_Aim of the exercise_
Answer these questions about the post on essence and existence:
1. Who does the writer first thank, and for help on which thinkers?
2. Which post number and date does the writer cite for the distinction of 'essence and existence'?
3. As Aristotle and the scholastics conceived it, through what alone does a universal exist?

[[ Text under study open ]]

This is by way of thanks for some helpful observations.

 

First, thanks to Michael and Shri Chittaranjan for help on Heidegger

and on Aristotle and the medieval western scholastics. In

particular, I'm intrigued by the distinction of 'essence and

existence' (Shri Chittaranjan's post 30102, Jan 30).

 

To me, this is a distinction that arises only when constructing some

account of apparent objects and events, in some picture of the

world. It's only then that we need to speak of common principles or

universal essences which get manifested in a greater variety of

particular instances, each with a differentiated existence of its

own. And then of course it is conceived, as Aristotle and the

scholastics did, that a universal does not quite exist in itself,

but only through its various different instances.

[[ Text under study closed ]]
[[ Data excerpts open ]]

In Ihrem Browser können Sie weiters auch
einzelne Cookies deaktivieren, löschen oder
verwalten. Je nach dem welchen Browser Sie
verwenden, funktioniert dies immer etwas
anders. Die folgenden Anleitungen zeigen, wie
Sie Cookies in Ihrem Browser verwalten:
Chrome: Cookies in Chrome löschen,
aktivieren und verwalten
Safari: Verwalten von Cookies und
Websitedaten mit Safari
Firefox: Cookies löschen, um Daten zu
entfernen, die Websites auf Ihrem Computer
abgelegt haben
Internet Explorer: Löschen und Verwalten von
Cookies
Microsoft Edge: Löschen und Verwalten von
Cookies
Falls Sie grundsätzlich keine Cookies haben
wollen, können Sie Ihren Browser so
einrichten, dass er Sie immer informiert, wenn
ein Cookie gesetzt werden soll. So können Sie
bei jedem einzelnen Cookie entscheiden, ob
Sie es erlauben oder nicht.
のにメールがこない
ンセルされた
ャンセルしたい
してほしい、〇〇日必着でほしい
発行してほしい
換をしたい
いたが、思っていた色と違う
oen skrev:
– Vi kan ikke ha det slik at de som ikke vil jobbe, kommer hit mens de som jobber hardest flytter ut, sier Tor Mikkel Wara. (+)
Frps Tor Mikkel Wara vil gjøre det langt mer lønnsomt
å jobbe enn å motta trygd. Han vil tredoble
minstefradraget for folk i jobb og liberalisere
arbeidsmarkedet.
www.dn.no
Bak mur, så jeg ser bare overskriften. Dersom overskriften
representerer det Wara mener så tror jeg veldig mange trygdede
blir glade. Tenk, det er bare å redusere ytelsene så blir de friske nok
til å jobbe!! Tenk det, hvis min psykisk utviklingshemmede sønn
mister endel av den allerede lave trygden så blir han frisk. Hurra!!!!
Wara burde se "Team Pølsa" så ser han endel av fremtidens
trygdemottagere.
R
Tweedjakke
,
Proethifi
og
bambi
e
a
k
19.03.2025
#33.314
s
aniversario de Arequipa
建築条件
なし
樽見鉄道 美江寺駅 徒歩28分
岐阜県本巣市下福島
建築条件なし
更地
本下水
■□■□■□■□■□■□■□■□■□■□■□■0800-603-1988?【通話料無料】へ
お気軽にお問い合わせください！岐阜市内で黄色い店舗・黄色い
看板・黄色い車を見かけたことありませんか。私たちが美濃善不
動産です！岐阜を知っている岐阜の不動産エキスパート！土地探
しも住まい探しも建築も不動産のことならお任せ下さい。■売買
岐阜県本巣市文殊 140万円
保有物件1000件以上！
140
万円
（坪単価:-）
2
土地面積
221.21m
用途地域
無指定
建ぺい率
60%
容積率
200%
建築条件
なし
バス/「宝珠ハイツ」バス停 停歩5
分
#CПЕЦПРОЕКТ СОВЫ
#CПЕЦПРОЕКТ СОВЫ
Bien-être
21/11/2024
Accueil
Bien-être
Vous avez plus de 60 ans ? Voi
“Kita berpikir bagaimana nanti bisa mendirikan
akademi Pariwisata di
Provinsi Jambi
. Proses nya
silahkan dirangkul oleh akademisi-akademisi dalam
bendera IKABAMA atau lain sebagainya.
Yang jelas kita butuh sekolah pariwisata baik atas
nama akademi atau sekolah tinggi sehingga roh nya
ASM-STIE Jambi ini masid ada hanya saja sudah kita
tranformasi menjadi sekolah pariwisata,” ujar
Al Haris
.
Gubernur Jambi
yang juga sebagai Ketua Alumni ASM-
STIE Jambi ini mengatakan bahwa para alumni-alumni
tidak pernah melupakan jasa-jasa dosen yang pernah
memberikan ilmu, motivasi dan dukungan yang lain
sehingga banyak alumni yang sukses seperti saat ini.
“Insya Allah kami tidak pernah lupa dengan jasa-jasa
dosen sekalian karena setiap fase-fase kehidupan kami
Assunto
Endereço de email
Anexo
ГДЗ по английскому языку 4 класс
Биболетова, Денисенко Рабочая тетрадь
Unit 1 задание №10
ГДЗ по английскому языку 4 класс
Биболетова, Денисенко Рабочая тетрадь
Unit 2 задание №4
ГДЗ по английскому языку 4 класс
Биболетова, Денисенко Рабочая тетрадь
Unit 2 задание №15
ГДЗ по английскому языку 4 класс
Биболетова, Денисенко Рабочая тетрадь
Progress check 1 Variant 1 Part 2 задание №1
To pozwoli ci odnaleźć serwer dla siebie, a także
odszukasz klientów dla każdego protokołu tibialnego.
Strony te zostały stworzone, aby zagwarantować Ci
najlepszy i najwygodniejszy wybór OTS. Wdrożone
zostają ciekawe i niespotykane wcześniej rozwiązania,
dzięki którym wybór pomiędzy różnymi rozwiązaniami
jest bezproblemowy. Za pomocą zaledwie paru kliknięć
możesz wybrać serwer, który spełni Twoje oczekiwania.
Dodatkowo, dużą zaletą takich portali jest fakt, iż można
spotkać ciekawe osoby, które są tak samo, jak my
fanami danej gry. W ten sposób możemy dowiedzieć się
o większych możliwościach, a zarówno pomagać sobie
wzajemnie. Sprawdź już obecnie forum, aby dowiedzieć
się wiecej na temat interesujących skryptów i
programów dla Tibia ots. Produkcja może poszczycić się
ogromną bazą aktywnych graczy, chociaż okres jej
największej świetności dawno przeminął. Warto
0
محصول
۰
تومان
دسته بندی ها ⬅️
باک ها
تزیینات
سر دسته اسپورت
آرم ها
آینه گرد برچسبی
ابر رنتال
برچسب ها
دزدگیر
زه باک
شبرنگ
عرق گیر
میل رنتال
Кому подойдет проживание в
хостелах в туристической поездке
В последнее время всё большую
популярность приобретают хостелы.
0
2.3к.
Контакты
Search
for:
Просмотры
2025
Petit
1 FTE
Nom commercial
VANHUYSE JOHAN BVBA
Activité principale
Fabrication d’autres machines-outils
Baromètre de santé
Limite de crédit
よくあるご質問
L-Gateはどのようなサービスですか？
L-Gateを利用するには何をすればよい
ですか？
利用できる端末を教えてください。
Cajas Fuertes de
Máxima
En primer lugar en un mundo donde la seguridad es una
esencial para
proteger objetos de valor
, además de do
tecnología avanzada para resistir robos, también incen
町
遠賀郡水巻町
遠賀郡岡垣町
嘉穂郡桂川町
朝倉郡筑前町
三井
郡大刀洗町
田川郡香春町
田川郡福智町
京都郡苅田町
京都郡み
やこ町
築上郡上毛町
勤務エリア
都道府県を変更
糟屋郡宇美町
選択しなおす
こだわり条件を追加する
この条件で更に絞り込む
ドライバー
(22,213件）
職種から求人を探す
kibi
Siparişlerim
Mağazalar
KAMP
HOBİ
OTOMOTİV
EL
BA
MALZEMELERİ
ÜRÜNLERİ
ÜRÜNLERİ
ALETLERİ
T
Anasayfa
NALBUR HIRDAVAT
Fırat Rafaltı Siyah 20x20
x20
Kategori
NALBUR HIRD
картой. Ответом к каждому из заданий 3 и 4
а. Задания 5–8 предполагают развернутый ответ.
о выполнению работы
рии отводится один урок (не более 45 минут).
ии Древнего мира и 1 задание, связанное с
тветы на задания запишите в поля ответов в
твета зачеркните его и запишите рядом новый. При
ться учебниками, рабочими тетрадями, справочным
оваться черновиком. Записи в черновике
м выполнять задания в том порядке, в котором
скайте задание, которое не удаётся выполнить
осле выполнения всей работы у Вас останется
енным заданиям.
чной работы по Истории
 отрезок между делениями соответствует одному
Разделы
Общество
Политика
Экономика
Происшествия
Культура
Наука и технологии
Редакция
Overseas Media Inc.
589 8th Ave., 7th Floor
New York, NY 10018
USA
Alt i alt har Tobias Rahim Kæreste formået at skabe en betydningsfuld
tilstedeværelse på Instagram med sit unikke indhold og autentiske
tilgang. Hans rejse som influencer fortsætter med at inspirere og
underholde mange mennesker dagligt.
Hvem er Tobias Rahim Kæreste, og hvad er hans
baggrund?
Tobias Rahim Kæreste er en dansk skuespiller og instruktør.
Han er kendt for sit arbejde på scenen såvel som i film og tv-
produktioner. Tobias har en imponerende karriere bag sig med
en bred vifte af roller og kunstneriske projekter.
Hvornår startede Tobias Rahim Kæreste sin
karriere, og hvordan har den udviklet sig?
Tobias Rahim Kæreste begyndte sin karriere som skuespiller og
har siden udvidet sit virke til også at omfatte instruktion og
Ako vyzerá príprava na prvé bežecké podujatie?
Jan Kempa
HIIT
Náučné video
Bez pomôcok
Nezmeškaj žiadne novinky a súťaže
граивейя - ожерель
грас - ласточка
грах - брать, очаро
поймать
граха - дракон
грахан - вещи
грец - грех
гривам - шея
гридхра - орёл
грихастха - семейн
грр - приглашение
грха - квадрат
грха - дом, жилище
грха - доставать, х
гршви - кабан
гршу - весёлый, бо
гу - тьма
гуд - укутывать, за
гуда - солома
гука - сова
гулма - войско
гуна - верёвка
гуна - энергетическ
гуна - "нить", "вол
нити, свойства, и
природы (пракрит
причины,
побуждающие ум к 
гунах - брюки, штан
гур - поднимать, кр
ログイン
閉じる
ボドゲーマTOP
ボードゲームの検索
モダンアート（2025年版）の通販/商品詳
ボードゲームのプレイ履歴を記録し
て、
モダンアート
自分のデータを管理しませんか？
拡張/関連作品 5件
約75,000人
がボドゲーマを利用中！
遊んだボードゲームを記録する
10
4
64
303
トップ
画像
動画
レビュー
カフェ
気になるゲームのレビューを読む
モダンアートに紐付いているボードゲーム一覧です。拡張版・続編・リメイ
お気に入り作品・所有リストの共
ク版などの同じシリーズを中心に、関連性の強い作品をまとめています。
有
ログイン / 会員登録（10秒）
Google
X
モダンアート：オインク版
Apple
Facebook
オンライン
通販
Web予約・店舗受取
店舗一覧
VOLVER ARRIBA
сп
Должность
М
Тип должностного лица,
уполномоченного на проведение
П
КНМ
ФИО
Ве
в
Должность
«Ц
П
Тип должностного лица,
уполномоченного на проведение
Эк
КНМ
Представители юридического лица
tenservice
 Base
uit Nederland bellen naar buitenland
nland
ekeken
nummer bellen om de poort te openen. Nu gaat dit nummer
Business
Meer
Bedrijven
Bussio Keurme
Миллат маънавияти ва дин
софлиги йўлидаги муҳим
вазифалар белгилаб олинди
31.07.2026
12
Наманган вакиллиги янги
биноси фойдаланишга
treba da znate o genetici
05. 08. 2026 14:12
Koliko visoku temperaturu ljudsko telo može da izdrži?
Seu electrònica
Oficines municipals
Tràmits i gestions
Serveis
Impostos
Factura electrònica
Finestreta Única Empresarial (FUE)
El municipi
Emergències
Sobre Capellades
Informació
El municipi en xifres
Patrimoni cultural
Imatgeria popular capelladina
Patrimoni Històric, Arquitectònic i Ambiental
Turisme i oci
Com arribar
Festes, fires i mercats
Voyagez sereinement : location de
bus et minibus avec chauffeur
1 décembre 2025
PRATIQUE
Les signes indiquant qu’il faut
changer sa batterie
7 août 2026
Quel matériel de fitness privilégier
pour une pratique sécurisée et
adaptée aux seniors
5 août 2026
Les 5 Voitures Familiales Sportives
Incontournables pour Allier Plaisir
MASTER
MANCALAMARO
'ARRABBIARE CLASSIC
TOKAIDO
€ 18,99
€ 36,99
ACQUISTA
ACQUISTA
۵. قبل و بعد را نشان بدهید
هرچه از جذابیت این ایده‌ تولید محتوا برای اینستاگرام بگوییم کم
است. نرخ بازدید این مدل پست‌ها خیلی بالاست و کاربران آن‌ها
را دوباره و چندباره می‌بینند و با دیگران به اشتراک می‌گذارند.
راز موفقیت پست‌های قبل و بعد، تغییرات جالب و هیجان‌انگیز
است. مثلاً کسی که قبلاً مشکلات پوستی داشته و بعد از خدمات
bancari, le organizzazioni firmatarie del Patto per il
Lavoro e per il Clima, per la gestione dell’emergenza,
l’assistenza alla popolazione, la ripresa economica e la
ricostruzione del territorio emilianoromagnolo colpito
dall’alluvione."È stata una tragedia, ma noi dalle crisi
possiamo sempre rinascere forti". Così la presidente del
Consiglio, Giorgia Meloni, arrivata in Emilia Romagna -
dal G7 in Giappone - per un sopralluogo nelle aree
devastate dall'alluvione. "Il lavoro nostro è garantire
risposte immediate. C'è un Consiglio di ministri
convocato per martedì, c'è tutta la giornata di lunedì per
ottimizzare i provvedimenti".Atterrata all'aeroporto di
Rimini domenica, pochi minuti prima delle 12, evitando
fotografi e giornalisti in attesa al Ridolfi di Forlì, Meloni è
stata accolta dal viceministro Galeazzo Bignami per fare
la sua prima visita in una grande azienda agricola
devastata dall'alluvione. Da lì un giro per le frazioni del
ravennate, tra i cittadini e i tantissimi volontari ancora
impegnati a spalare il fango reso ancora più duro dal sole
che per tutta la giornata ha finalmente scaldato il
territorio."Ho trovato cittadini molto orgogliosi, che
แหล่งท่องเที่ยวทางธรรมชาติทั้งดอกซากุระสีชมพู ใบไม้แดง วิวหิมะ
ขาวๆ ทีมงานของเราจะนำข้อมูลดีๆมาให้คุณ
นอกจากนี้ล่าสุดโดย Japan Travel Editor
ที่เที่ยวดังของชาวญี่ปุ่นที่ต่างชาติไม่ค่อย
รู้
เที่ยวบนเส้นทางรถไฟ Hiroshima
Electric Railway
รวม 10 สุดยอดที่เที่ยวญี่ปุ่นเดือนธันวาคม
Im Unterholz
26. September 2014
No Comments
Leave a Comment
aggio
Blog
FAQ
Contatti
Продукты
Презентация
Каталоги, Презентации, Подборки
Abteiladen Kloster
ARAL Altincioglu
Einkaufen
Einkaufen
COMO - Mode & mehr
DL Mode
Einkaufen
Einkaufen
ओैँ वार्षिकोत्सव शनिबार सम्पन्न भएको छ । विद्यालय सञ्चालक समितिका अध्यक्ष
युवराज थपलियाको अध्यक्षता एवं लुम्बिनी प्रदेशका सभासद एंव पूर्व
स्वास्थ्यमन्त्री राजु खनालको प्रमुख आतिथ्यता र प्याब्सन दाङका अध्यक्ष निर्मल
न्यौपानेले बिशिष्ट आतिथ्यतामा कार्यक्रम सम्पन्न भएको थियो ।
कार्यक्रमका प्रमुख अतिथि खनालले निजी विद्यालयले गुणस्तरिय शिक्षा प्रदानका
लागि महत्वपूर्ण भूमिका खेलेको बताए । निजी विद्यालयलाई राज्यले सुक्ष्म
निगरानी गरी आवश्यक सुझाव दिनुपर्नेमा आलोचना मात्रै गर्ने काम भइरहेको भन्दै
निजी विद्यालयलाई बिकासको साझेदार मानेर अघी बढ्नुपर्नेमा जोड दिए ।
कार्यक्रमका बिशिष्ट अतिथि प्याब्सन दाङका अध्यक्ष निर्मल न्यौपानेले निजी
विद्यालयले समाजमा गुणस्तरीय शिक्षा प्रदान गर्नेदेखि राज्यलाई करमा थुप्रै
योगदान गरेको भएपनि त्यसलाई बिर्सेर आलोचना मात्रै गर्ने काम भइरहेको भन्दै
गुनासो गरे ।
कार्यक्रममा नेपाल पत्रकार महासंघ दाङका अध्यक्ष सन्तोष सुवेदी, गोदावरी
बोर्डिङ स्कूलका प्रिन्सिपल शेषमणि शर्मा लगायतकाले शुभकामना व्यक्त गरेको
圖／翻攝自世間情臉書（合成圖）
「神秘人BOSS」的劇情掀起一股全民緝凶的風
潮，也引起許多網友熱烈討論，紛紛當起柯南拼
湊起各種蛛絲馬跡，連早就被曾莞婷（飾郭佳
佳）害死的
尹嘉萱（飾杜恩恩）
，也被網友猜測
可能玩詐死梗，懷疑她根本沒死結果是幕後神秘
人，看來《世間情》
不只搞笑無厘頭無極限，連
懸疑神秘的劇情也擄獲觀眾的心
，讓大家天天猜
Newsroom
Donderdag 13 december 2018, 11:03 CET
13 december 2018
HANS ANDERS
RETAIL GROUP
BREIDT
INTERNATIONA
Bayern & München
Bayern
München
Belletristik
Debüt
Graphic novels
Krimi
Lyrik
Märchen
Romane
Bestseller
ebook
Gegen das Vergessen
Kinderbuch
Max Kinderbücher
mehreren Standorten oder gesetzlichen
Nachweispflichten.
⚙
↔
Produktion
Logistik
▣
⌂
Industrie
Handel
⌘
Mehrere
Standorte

[[ Data excerpts closed ]]

_Solution below_
1. Michael and Shri Chittaranjan, for help on Heidegger, Aristotle and the medieval western scholastics.
2. Post 30102, Jan 30.
3. Only through its various different instances.